Cross-regulation of notch/AKT and serum/glucocorticoid regulated kinase 1 (SGK1) in IL-4-stimulated human macrophages

Notch signaling regulates the responses of macrophages to different stimuli in a context-dependent manner. The roles of Notch signaling in proinflammatory macrophages are well characterized, whereas its involvement, if any, in IL-4-stimulated macrophages (M(IL-4)) is still unclear. We observed that Notch signaling is functional in human M(IL-4). We performed transcriptome analysis of the Notch1 intracellular domain (NIC1)-overexpressing human monocytic cell line THP-1 with or without IL-4 stimulation to understand the global impact of Notch signaling in M(IL-4). The results revealed that NIC1-overexpressing THP-1 upregulated proinflammatory-associated genes and target genes of IL-4 signaling. We identified serum/glucocorticoid regulated kinase 1 (SGK1) as one of the genes increased by NIC1 overexpression in M(IL-4). To dissect the signaling pathway leading to SGK1 upregulation, we pretreated THP-1-derived macrophages with specific inhibitors of Notch (DAPT), AKT (LY294002) or ERK (U0126).
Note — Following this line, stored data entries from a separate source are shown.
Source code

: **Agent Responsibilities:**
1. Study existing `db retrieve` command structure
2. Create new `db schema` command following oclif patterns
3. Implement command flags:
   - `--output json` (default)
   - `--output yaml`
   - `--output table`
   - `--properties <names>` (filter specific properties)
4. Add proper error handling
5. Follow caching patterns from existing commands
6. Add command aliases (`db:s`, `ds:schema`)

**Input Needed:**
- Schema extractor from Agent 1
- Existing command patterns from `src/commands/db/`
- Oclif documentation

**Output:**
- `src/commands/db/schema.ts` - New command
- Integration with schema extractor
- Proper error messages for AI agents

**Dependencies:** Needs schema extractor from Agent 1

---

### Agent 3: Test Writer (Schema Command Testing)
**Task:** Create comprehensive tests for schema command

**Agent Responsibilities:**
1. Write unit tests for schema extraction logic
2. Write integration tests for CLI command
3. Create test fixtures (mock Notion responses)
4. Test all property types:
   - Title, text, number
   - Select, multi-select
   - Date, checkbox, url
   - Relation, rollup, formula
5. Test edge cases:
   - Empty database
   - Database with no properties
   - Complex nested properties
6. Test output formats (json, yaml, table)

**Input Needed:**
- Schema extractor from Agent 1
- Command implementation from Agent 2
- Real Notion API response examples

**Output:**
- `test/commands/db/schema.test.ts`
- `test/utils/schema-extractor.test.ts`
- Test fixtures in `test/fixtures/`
Among these inhibitors, only LY294002 decreased the SGK1 mRNA levels in M(IL-4), indicating that the AKT pathway plays a key role in SGK1 transcription in M(IL-4). Furthermore, treatment of THP-1-derived macrophages with the SGK1 inhibitor (GSK650394) suppressed AKT phosphorylation, but not STAT6, in response to IL-4, indicating that SGK1 positively regulates AKT pathway in M(IL-4). Finally, GSK650394 treatment of human M(IL-4) increased the levels of PPARG mRNA and its protein, indicating a negative role of SGK1 in M(IL-4) function. Overall, we report that the Notch signaling and AKT pathways cooperatively regulate SGK1 expression in M(IL-4) where SGK1, in turn, plays an important role in suppressing IL-4-induced PPARγ expression.